The only thing that makes believers out of unbelievers is the miraculous work of the Holy Spirit, who goes wherever the Word of Jesus is spoken, and creates faith in His own good time and place. Faith comes by hearing and hearing by the word of Christ, as the Spirit proclaims Christ. It is a miracle that anyone believes ever. And yet, here you are. The Spirit dug you new ears, and exchanged your stone heart for a living heart of flesh, and made you a new creation in Jesus. He broke through all your walls.

But even so, our sinful flesh is always looking for more and better assurance than what God gives us in Jesus Christ. We are always trying to find something more, some more evidence, more proof, more works, more signs. But do we think we know better than God what will assure and comfort us? No, He gives us exactly what we need. The Word will be enough. In the middle of the hurricane of noise that surrounds us, He keeps speaking with a steady, never-ending voice: You are Mine. I know My own and My own know Me. They hear My voice and they follow Me. And no one is able to snatch them out of My hand. My Father, who has given all of them to Me is greater, and no one is able to snatch them out of the Father’s hand. I and the Father are one.

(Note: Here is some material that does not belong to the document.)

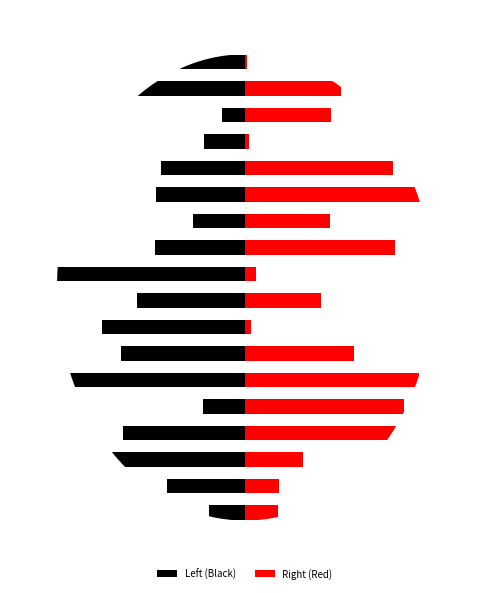

How many data points in Left (Black) are less than -4?

12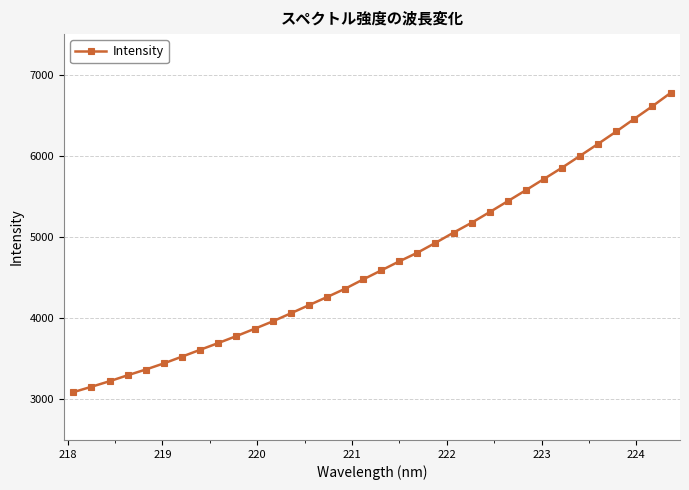

What is the smallest value displayed?

3089.4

He knows that we will never be able to keep ourselves in the Hand of God. So He keeps speaking, keeps promising, keeps reminding. This is why we need to be here as often as possible, so that all the words and nonsense and babbling that is around us and before us every single day will never be able to drown out the Word of our Good Shepherd. I can’t tell you the number of times that I have spoken with people who don’t know what day it is; people who think they saw their grandparents, who have been dead for 50 years, just last week. But when I speak the words of Jesus to them, the words of Jesus’ absolution, the words of Jesus in the Scriptures, the words of Jesus in the prayer He gave, the words of Jesus that fill up the liturgy—they hear and they know the voice of their Shepherd.

This is why we fill up our minds and hearts and mouths with the words of Jesus, because when we can no longer hang on to Jesus, when our minds no longer work the way they’re supposed to, when we are helpless on our death beds, then Jesus uses those same words to hang on to us. No one can snatch you out of His hand. He is the Lamb whose blood washed you clean, the Lamb who is the Shepherd, who leads you to springs of living water, where God Himself will wipe away every tear. The Lamb who is the Shepherd leads you to eat from His own resurrection body and blood. The Lamb who is the Shepherd will lead you to the gathering of all the saints of God, from every tribe, language, people, and nation gathered around the throne and before the Lamb. And with those uncountable multitudes, we will sing, “Salvation belongs to our God who sits on the throne, and to the Lamb!”

In the Name of the Father and of the Son and of the Holy Spirit. Amen. “And the peace of God, which surpasses all understanding, will guard your hearts and your minds in Christ Jesus” (Philippians 4:7, ESV). Amen.